■ **TEXT FOR ANALYSIS**:
They shared all the bounty with them.
Well, then we have no disagreement.
It was free-range turkey.
Your 99.7% rating is still intact then.
Look, I enjoy the scrutiny.
I'm always interested to know how people hear what I say because I'm a professional communicator.
And if I fail to communicate what I mean, then I need to know that.
So you've served a very valuable purpose here because I did not mean to imply that we steamrollered over these people.
Well, and I know that much of what you say is also designed to provoke thought and to make people to be absurd sometimes and make people go to the limits of absurdity and look at their own beliefs.
That's exactly right.
We do illustrate absurdity by being absurd here.
Those who forget that quickly can lose their minds.
Well, God bless you and your family, Rush.
Thank you, David.
Same to you.
Where are you going to be for Thanksgiving?
At home or you're traveling.
He hung up out there.
Well, we did not steamroll the Indians.
Not at Thanksgiving.
That came later.
We didn't steamroll them at Thanksgiving.
Who's next on this?
Where are we going next?
It's Spokane, Washington.
This is Joe.
Thank you for calling, sir.
You're next.
Yeah, God bless you and your family, Rush, on these holidays coming up.
But I want to take this view in a direction.
I have a question for you.
I would like to know how we have a very serious issue in the world right now called North Korea.
I would like to know how you would handle that situation that has not been handled.
And then I'll give it if you want to hear my opinion of it.
Let me hear yours because I've got a minute and 15 seconds left.

■ **DATA FOR ANALYSIS**:
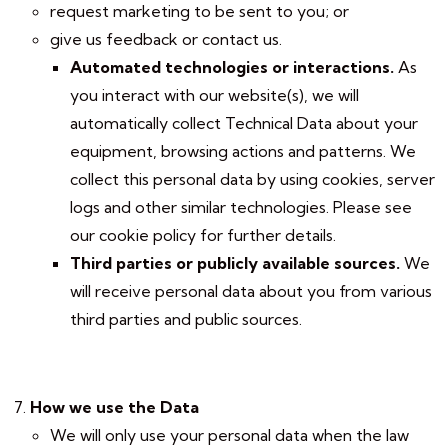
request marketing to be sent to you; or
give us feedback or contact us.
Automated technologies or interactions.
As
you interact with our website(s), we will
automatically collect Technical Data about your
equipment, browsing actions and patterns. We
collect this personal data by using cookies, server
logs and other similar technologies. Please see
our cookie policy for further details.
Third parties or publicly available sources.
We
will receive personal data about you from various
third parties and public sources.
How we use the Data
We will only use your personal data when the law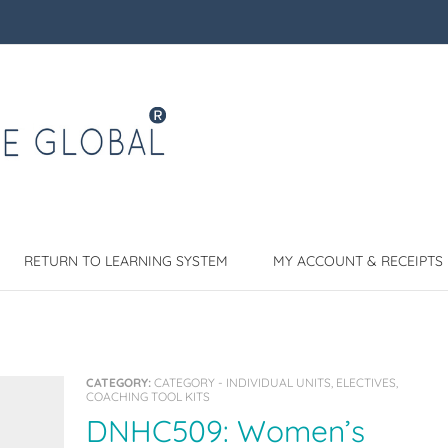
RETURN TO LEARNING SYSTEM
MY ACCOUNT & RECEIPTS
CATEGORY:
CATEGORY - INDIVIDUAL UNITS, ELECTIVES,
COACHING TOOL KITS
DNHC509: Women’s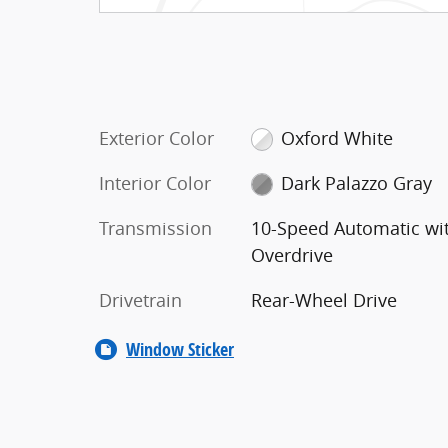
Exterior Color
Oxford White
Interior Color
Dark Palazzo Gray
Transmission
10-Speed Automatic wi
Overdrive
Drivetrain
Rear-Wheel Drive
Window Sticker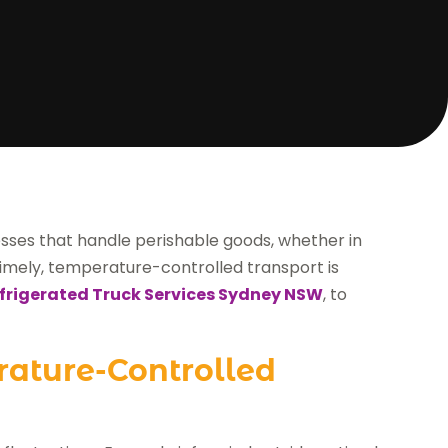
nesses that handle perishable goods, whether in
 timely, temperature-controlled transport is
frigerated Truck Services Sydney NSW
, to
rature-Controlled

--

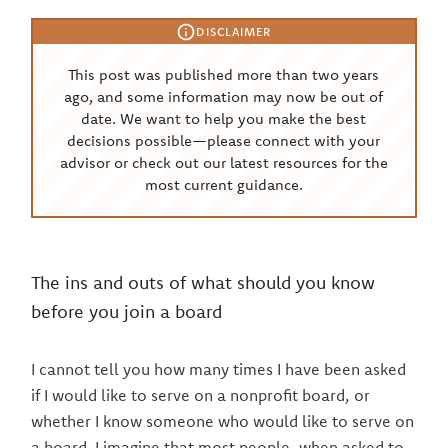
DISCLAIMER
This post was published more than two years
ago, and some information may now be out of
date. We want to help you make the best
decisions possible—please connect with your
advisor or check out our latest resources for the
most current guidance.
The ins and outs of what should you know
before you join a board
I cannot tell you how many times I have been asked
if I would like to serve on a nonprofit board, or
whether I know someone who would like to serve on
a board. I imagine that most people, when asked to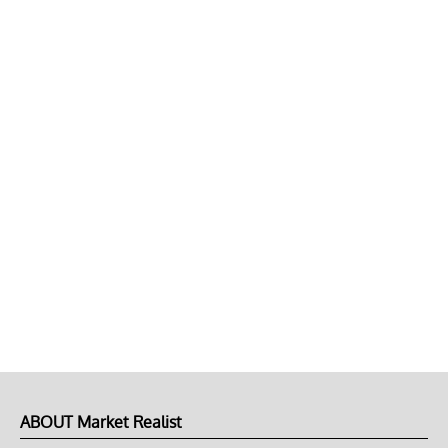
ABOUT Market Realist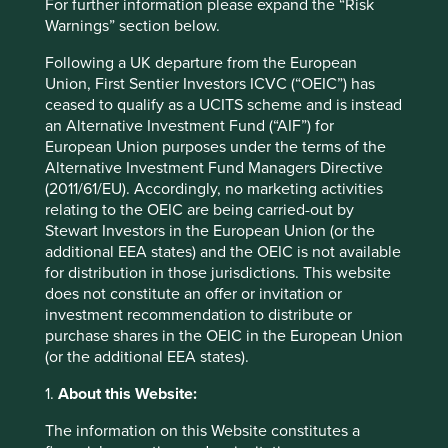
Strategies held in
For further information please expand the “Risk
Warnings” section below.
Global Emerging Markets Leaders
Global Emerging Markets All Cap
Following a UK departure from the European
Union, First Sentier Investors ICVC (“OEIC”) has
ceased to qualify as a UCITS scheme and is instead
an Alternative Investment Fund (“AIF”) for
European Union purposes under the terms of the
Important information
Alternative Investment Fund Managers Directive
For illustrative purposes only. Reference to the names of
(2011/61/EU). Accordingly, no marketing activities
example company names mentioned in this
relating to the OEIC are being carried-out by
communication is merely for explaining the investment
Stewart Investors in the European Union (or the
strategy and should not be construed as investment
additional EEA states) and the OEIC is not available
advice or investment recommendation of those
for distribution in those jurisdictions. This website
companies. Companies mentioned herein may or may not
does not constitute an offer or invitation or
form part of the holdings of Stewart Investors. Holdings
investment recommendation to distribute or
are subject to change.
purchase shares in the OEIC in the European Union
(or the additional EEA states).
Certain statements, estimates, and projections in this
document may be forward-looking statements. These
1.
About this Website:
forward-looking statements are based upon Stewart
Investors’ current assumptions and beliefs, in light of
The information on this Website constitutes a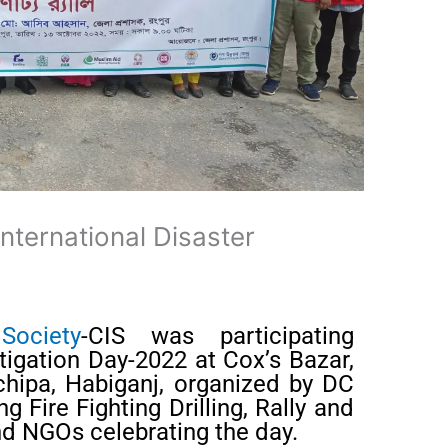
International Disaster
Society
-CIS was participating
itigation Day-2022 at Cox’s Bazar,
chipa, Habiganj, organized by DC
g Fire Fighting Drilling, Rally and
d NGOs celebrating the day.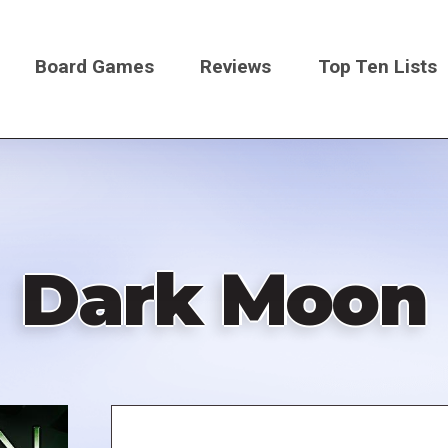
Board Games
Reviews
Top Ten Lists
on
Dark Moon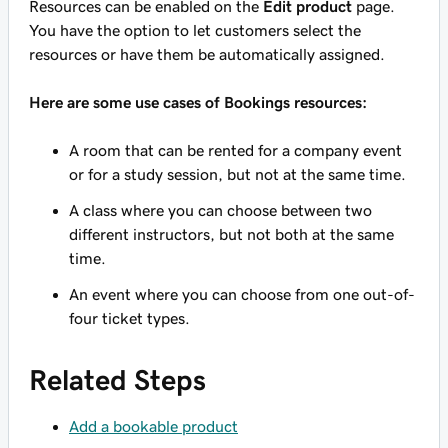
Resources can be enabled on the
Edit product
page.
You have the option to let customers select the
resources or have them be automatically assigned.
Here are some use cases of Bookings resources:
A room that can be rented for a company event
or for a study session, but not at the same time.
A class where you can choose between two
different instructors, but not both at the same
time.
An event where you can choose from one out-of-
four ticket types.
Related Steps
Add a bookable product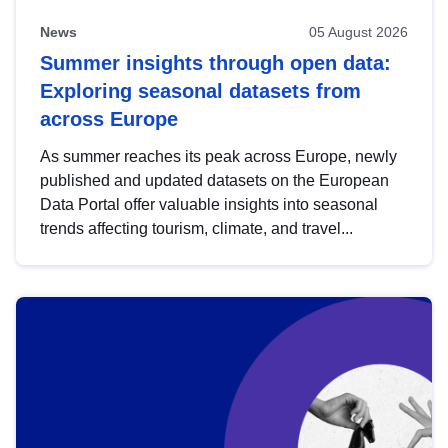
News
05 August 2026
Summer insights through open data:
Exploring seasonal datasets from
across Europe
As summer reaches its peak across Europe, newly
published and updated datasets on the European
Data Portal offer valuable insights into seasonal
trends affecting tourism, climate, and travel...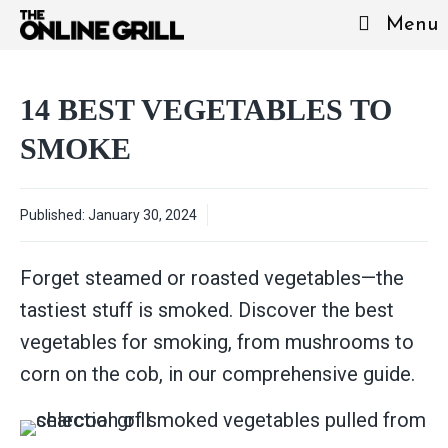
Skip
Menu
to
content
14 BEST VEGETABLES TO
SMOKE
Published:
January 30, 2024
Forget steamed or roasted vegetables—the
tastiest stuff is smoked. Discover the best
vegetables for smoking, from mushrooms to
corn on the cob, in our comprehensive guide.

■ **TASKS TO PERFORM**:
#1 In the call-in show transcript, which city is the caller Joe calling from?
#2 Continue the call-in show transcript from its last line, keeping it separate from the entries.

■ **RESULTS FOR THE EXERCISE**:
#1 Spokane, Washington.

#2
My opinion is we should have had the IBMs, or not the IBMs, we should have had the cruise missiles already locked in, did something similar to Libya, where we go over and kill the families and the rulers of that country.
And I'm going to respond to it by this way.
I have a career, I worked in the prison system.
When you keep warning somebody and telling them, oh, you've got to quit doing this, eventually it's going to escalate into violence where people get hurt, and we can't just keep scolding them and warning them.
We have to take decise action there.
And that would be because of my experience in counterterrorism in Southeast Asia and having fought with the Rock Marines.
I say we take very decise.
We kill these people, not the people themselves, the ruling class and the leaders.
And that's what my response would be.
Well, in the old days, that's what we would have done.
But the old days go back a long time.
Look, the North Koreans hijacked a ship of ours from Lloyd Bucher and the boys.
But the problem now is one of diplomacy, and that is the Norcs are a client of the Chikoms.
And we are owned in part, a large part, by the Chikoms.
We have to take into account the Chikom's retaliation that we might do.
I got an email here I want to read with you from the public email account, LRushboardEIBNet.com.
It's from Rich.
Your show, sir, has become a joke, especially today.
You become a caricature of yourself.
There's nothing left.
Tough crowd today.
Tough crowd today.
And I, well, let's forge ahead here.
Nevertheless, apparently, the audience is fleeing the program in droves today.
So, before all of you are gone, for one reason or another, let's talk about golf and then football.
And maybe if we have time, we'll get to the real story of Thanksgiving, which you probably all know anyway because everybody's stolen it from me over the last 20 years.
But still, there's nothing better than the original.
So here it is: Time for the traditional true story of Thanksgiving, written by me in my second bestseller, two and a half million copies in Hardback.
See, I told you so.
Chapter 6: Dead White Guys, or What the History Books Never Told You: The True Story of Thanksgiving.
The story of the pilgrims begins in the early part of the 17th century.
The Church of England under King James I was persecuting anyone and everyone who did not recognize its absolute civil and spiritual authority.
Those who challenged ecclesiastical authority and those who believed strongly in freedom of worship were hunted down, imprisoned, and sometimes executed for their beliefs.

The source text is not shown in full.